Linux sends a packet from a source IP of one interface but a source MAC of another

1.7k views Asked by At

My Linux (Debian) server has eth0 and eth1, and both are on the same subnet. It receives packets from both interfaces, but it only replies from eth0. Packets that are sent to eth1 are replied from eth0, and the reply has eth0's src mac and eth1's src IP. I verified this by sending a ping to eth1 while running tcpdump on the Linux server.

This is a problem because: Since no packets are sent with a source mac of eth1 (with the exception of the initial arp), the switch forgets the eth1 mac. Then, every packet with the destination mac of eth1 that is received by the switch is broadcasted across the network, flooding it which makes us sad.

I want: My Linux server to send packets out from both eth0 and eth1. I think the nicest solution is that for each packet we get, we reply from the same interface. Another way to put it is that I want to bind each interface to its IP and MAC - so that it will only send packets from these addresses.

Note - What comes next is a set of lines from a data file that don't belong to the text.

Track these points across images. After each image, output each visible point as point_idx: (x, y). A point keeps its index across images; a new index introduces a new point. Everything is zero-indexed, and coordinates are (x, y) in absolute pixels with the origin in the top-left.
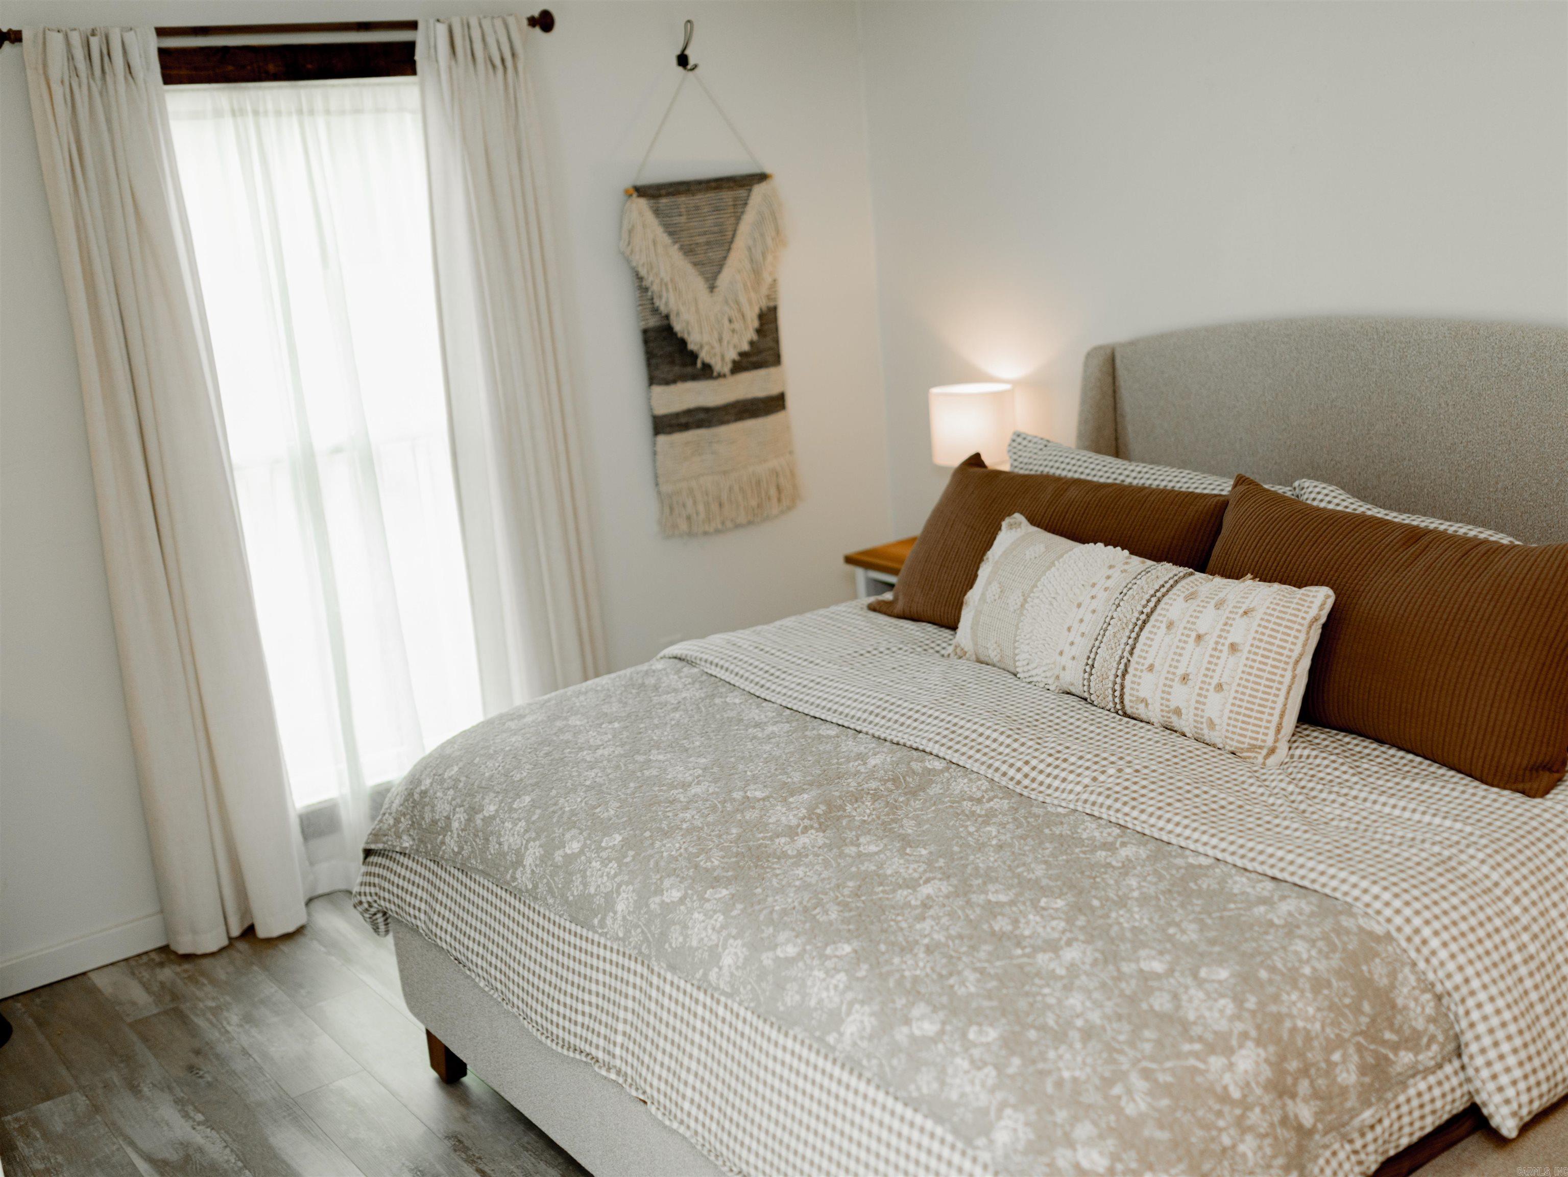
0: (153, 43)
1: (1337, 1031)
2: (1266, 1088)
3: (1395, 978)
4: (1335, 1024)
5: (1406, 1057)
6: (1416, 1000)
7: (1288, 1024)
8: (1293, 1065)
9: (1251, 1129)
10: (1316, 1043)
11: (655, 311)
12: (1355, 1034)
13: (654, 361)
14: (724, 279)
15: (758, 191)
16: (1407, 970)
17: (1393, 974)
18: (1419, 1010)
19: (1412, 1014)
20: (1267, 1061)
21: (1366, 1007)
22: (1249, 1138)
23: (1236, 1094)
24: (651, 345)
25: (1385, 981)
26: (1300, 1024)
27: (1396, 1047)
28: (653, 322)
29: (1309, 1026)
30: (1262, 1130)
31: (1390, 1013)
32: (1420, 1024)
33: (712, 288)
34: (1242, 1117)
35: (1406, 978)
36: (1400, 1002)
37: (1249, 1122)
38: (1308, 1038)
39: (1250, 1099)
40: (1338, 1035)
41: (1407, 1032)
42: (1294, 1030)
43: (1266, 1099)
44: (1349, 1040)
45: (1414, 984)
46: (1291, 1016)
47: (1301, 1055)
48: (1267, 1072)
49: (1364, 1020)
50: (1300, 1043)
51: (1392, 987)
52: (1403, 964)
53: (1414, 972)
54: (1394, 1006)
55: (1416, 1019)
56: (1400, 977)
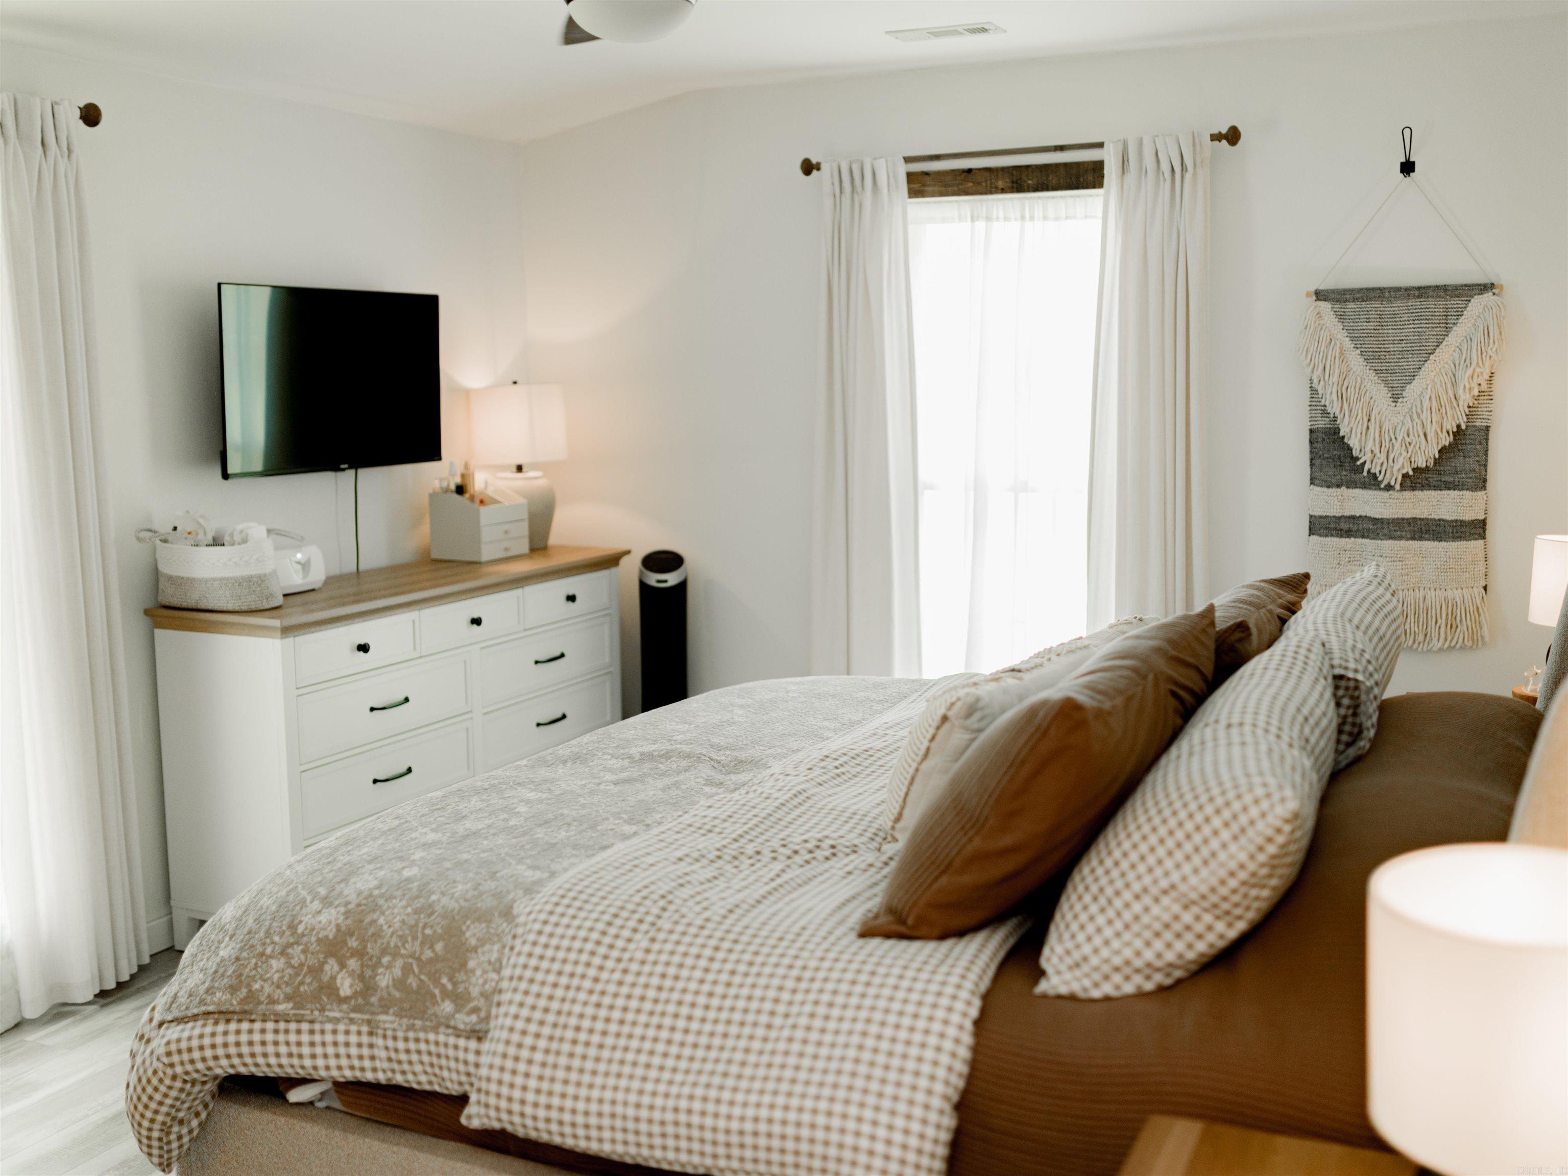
0: (902, 170)
1: (400, 944)
2: (319, 941)
3: (483, 946)
4: (402, 938)
5: (447, 1007)
6: (485, 972)
7: (375, 916)
8: (353, 943)
9: (289, 957)
10: (380, 941)
11: (1325, 413)
12: (412, 956)
13: (1317, 462)
14: (1412, 390)
15: (1478, 303)
16: (496, 947)
17: (482, 942)
18: (481, 981)
19: (473, 980)
20: (338, 925)
21: (439, 947)
22: (283, 960)
23: (300, 929)
24: (1315, 445)
25: (473, 942)
26: (381, 921)
27: (446, 994)
28: (1322, 423)
29: (385, 927)
30: (293, 962)
31: (456, 966)
32: (475, 991)
33: (1395, 398)
34: (290, 945)
35: (491, 951)
36: (471, 964)
37: (290, 951)
38: (377, 935)
39: (305, 939)
40: (396, 946)
41: (461, 989)
42: (374, 922)
43: (314, 947)
44: (402, 956)
45: (493, 960)
46: (383, 913)
47: (363, 941)
48: (331, 933)
49: (428, 954)
50: (370, 932)
51: (475, 949)
52: (500, 940)
53: (501, 952)
54: (464, 965)
55: (474, 986)
56: (487, 947)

More details: My Linux server is an ISCSI Target communicating with an ESX which is an ISCSI Initiator - though a Cisco switch. The switch forgets MACs after 5 minutes, and the ESX probably remembers them for 20 minutes (as discussed here and here). So while the ESX remembers the mac of the Linux, the ESX keeps sending ISCSI requests which flood the network, while my server sends ISCSI replies through only one of the interfaces.

1

There are 1 answers

1
hobbs On

This isn't what you asked for, but if you just set up a cron job on the box that did

ping -c 1 -I eth1 <address of eth1's default gateway>

every minute, then you would have at least one packet per minute leaving eth1 with eth1's MAC address on it. -I tells ping to bind to a specific interface, so it won't use eth0 even if that's the preferred route.